In this job we take turns working all three shifts- days, evenings, and night shift, for one week at a time. Shift work is not too bad for me, I'm used to staying up all night, and I hate to get up in the morning (some of you probably have that problem too), in this job I only have to do that one week out of every four. On very rare occasions there may be a problem that requires immediate attention even in the middle of the night, if that happens I have a list of telephone numbers that I can call to wake up other people and ask their advice or ask them to get dressed and come in to work to deal with the problem. But it is very rare that I have to do that. I don't like to wake people up in the middle of the night, so unless the problem is serious I usually let them sleep and tell them about it when they come to work in the morning.

Probably the best thing about the job is the chance to be right in the middle of things, watching over one of the most important satellites that our country has ever launched. Hubble is not just a very complex machine, it also seems like a living, breathing creature, it has an electronic heartbeat and a pulse. Late at night there are only a couple of other people here besides myself, we are the only people on Earth who are watching over the minute by minute behavior of the spacecraft. It is also a thrill when I see our photos in the newspaper or on TV and knowing that I had a part in making it happen.

Probably the worst part of the job is that the HST project is so vast and so complicated that one person cannot understand everything that there is to know about the spacecraft and its ground control systems.
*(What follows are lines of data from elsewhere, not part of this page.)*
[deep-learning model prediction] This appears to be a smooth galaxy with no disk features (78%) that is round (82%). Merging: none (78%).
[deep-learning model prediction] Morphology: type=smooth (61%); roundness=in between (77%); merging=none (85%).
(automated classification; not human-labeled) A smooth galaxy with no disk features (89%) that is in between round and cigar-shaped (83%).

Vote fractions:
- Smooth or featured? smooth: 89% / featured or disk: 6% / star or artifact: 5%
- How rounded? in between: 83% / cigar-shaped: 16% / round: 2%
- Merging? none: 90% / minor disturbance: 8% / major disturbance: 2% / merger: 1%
People sometimes do not understand the work that other people on the team are doing. This can cause problems and frustrations when you know that you could be doing things better, easier, and more efficiently but the system won't let you do it that way. The other frustration is that when Hubble was first launched in 1990, the astronomers from the Science Institute had a workstation here at Goddard and we all got to see the raw images as soon as they came down from the spacecraft, which made the job a lot more interesting. After Hubble was in orbit for a few months, they moved back to Baltimore with their equipment and now I never see the images that we obtain until the latest issue of Sky and Telescope shows up in my mailbox, months after the fact.
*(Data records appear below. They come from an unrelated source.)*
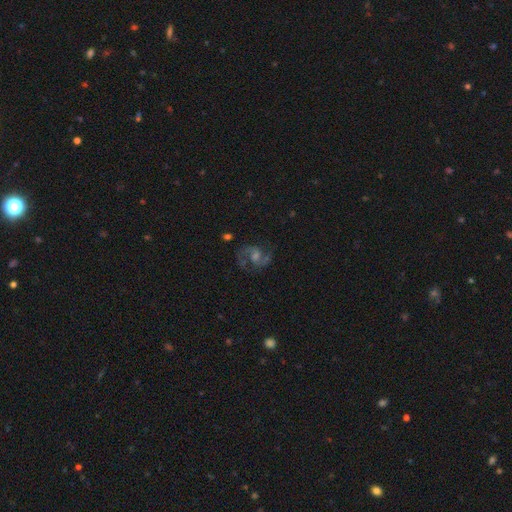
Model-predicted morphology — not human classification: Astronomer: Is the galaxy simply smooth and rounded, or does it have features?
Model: featured or disk — 84%.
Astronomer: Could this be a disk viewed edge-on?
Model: no — 98%.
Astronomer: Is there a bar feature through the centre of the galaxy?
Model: weak — 47% (runner-up: no, 41%).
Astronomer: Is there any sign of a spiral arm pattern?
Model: yes — 97%.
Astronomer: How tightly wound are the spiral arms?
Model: medium — 62%.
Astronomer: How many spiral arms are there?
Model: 2 — 91%.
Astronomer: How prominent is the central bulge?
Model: moderate — 49% (runner-up: small, 33%).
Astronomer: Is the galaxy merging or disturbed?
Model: none — 79%.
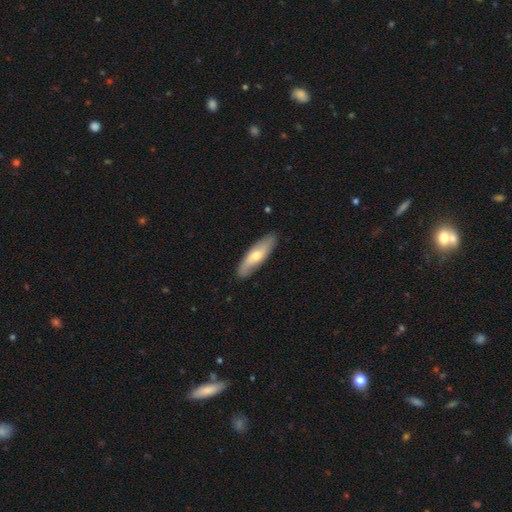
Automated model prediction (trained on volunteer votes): A smooth galaxy with no disk features (55%) that is cigar-shaped (52%).

Vote fractions:
- Smooth or featured? smooth: 55% / featured or disk: 40% / star or artifact: 5%
- How rounded? cigar-shaped: 52% / in between: 46% / round: 2%
- Merging? none: 87% / minor disturbance: 10% / major disturbance: 2% / merger: 1%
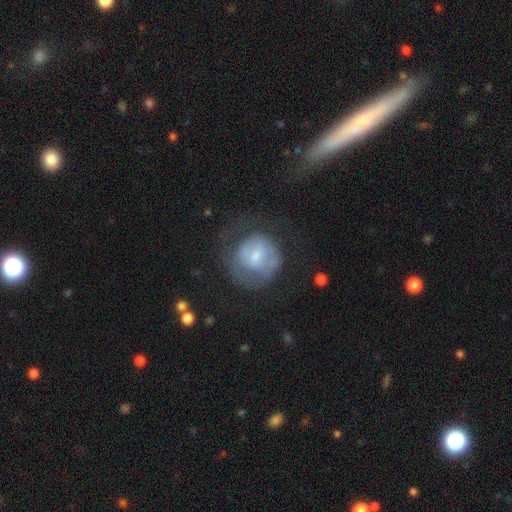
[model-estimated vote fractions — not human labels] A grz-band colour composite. It shows a smooth galaxy with no disk features (48%). Merging: none (40%).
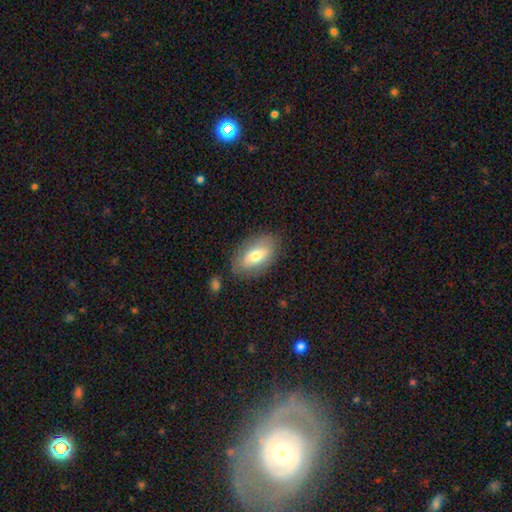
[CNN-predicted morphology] Smooth or featured: smooth — 68% (featured or disk — 25%)
How rounded: in between — 90% (cigar-shaped — 5%)
Merging: none — 81% (minor disturbance — 13%)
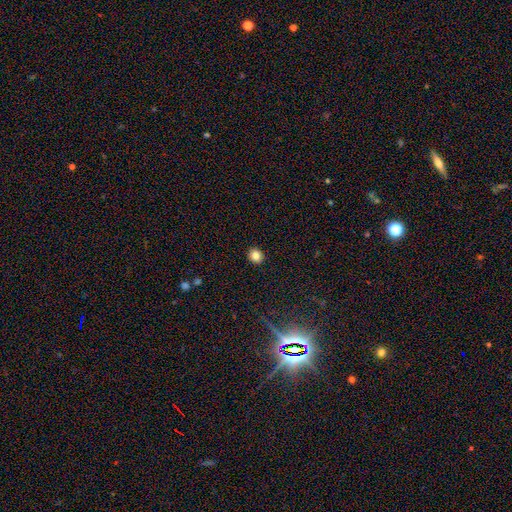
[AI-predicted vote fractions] Overall: smooth (83%). How rounded: round (71%). Merging: none (92%).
I grew up in Sterling Heights, Michigan, a little bit north of Detroit, and received degrees in engineering and physics from Oakland University in Rochester, Michigan. I lived in Iowa City, Iowa for a time while I was studying physics at the University of Iowa. My mother and father still live in Michigan along with my brother and two sisters. I manage to get back there two or three times a year. Although I have been interested in astronomy since the day that my father took me to the Cranbrook Planetarium when I was 7 or 8 years old, I studied engineering in college and I was hired for my engineering background and not to do astronomy. My mother tells me that I was fascinated by electric lights even before I could talk, and soon afterward I was taking apart every electrical appliance in our home to see how it worked so I guess it wasn't a big surprise that I should decide to study electrical engineering in college. I was in seventh grade when Apollo 11 landed on the moon, and I sort of decided right then that that was the team I wanted to play on when I grew up. In those days the TV coverage of space missions was much better that what you get today, if you paid close attention to the television during an Apollo mission you could learn quite a lot about spacecraft construction and space flight.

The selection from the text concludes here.